インランド・エンパイア インランド・エンパイア

SONY PD-150の功績
頭の中に次々と生まれるアイディアをスピーディに形にできたのは、少数のクルーでも撮影できるデジタルヴィデオカメラ(SONY PD-150)のおかげだという。
振り返れば、長編デビュー作『イレイザーヘッド』(77)は完成までに、リンチが製作+監督+脚本+編集+美術+特殊効果+音響効果+主題歌「天国ではすべてうまく行く」の作詞と1人8役をこなし、5年かかったと聞く。『インランド〜』では30年のキャリアの成果でハリウッド/ポーランドのプロのスタッフが参加しているものの、製作+監督+脚本+撮影(共同で)+サウンドデザイン+再録音のミキサー(共同で)を手がけ、サウンドトラックのうち数曲の作曲や演奏や作詞も担当し、照明係バッキー役でも登場する。ある意味、原点回帰と言っても過言ではない製作スタイルに見える。

音響へのこだわりが、リンチマジックを生む?
『インランド〜』では丁寧に作った画と、DVの特性を生かして乱暴に撮った画が混在しているが、それが確信犯的であることは間違いないだろう。それでいて鑑賞後に1本の映画としての余韻があるのは、ローラ・ダーンの演技力とリンチの音響へのこだわりの成果にあるという批評が多く見受けられる。

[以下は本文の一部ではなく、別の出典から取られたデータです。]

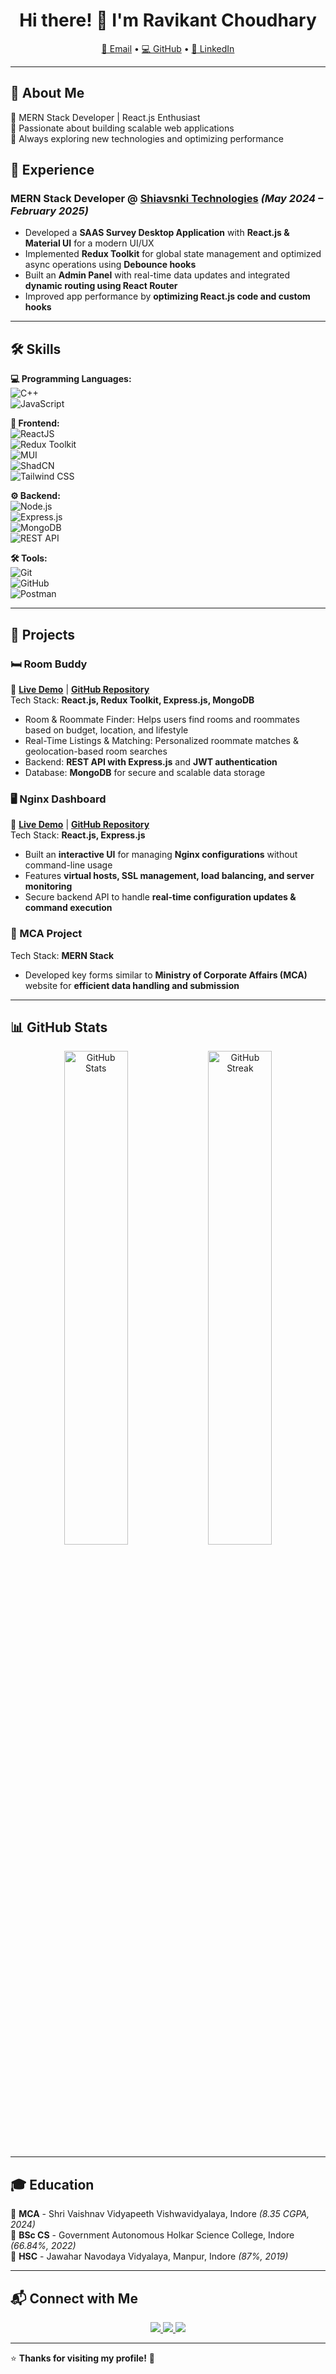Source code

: <h1 align="center">Hi there! 👋 I'm Ravikant Choudhary</h1>

<p align="center">
  <a href="mailto:ravikantchoudhary537@gmail.com">📧 Email</a> • 
  <a href="https://github.com/your-github-username">💻 GitHub</a> • 
  <a href="https://linkedin.com/in/your-linkedin-profile">🔗 LinkedIn</a>
</p>

---

## 🚀 About Me  
🔹 MERN Stack Developer | React.js Enthusiast  
🔹 Passionate about building scalable web applications  
🔹 Always exploring new technologies and optimizing performance  

## 📍 Experience  
### **MERN Stack Developer** @ [Shiavsnki Technologies](#) _(May 2024 – February 2025)_  
- Developed a **SAAS Survey Desktop Application** with **React.js & Material UI** for a modern UI/UX  
- Implemented **Redux Toolkit** for global state management and optimized async operations using **Debounce hooks**  
- Built an **Admin Panel** with real-time data updates and integrated **dynamic routing using React Router**  
- Improved app performance by **optimizing React.js code and custom hooks**  

---

## 🛠 Skills  

**💻 Programming Languages:**  
![C++](https://img.shields.io/badge/C++-00599C?style=for-the-badge&logo=c%2B%2B&logoColor=white)  
![JavaScript](https://img.shields.io/badge/JavaScript-F7DF1E?style=for-the-badge&logo=javascript&logoColor=black)  

**🎨 Frontend:**  
![ReactJS](https://img.shields.io/badge/React-61DAFB?style=for-the-badge&logo=react&logoColor=black)  
![Redux Toolkit](https://img.shields.io/badge/Redux%20Toolkit-764ABC?style=for-the-badge&logo=redux&logoColor=white)  
![MUI](https://img.shields.io/badge/Material--UI-0081CB?style=for-the-badge&logo=mui&logoColor=white)  
![ShadCN](https://img.shields.io/badge/ShadCN-000000?style=for-the-badge&logo=shadcn&logoColor=white)  
![Tailwind CSS](https://img.shields.io/badge/Tailwind%20CSS-38B2AC?style=for-the-badge&logo=tailwind-css&logoColor=white)  

**⚙️ Backend:**  
![Node.js](https://img.shields.io/badge/Node.js-339933?style=for-the-badge&logo=node.js&logoColor=white)  
![Express.js](https://img.shields.io/badge/Express.js-000000?style=for-the-badge&logo=express&logoColor=white)  
![MongoDB](https://img.shields.io/badge/MongoDB-47A248?style=for-the-badge&logo=mongodb&logoColor=white)  
![REST API](https://img.shields.io/badge/REST%20API-0081CB?style=for-the-badge)  

**🛠 Tools:**  
![Git](https://img.shields.io/badge/Git-F05032?style=for-the-badge&logo=git&logoColor=white)  
![GitHub](https://img.shields.io/badge/GitHub-181717?style=for-the-badge&logo=github&logoColor=white)  
![Postman](https://img.shields.io/badge/Postman-FF6C37?style=for-the-badge&logo=postman&logoColor=white)  

---

## 📂 Projects  

### **🛏️ Room Buddy**  
🔗 **[Live Demo](#)** | **[GitHub Repository](#)**  
Tech Stack: **React.js, Redux Toolkit, Express.js, MongoDB**  
- Room & Roommate Finder: Helps users find rooms and roommates based on budget, location, and lifestyle  
- Real-Time Listings & Matching: Personalized roommate matches & geolocation-based room searches  
- Backend: **REST API with Express.js** and **JWT authentication**  
- Database: **MongoDB** for secure and scalable data storage  

### **🖥️ Nginx Dashboard**  
🔗 **[Live Demo](#)** | **[GitHub Repository](#)**  
Tech Stack: **React.js, Express.js**  
- Built an **interactive UI** for managing **Nginx configurations** without command-line usage  
- Features **virtual hosts, SSL management, load balancing, and server monitoring**  
- Secure backend API to handle **real-time configuration updates & command execution**  

### **📄 MCA Project**  
Tech Stack: **MERN Stack**  
- Developed key forms similar to **Ministry of Corporate Affairs (MCA)** website for **efficient data handling and submission**  

---

## 📊 GitHub Stats  
<p align="center">
  <img src="https://github-readme-stats.vercel.app/api?username=your-github-username&show_icons=true&theme=radical" alt="GitHub Stats" width="45%"/>
  <img src="https://github-readme-streak-stats.herokuapp.com/?user=your-github-username&theme=radical" alt="GitHub Streak" width="45%"/>
</p>

---

## 🎓 Education  
📖 **MCA** - Shri Vaishnav Vidyapeeth Vishwavidyalaya, Indore _(8.35 CGPA, 2024)_  
📖 **BSc CS** - Government Autonomous Holkar Science College, Indore _(66.84%, 2022)_  
📖 **HSC** - Jawahar Navodaya Vidyalaya, Manpur, Indore _(87%, 2019)_  

---

## 📬 Connect with Me  
<p align="center">
  <a href="mailto:ravikantchoudhary537@gmail.com">
    <img src="https://img.shields.io/badge/Email-D14836?style=for-the-badge&logo=gmail&logoColor=white"/>
  </a>
  <a href="https://github.com/your-github-username">
    <img src="https://img.shields.io/badge/GitHub-181717?style=for-the-badge&logo=github&logoColor=white"/>
  </a>
  <a href="https://linkedin.com/in/your-linkedin-profile">
    <img src="https://img.shields.io/badge/LinkedIn-0077B5?style=for-the-badge&logo=linkedin&logoColor=white"/>
  </a>
</p>

---

⭐ **Thanks for visiting my profile!** 🚀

観客がリンチの映像にショックを受けるとき、そこには巧妙に仕掛けられたノイズの効果が大きいと思われる。『インランド〜』においては、たとえば、汽笛に似たサウンドがウサギ人間たちのシーンでも小さな一軒家の娼婦たちのシーンでも流れ、複雑に交錯する世界にどこか関連性があるかのように感じてしまう。音響への強い意志が、リンチマジックを生むのではないだろうか。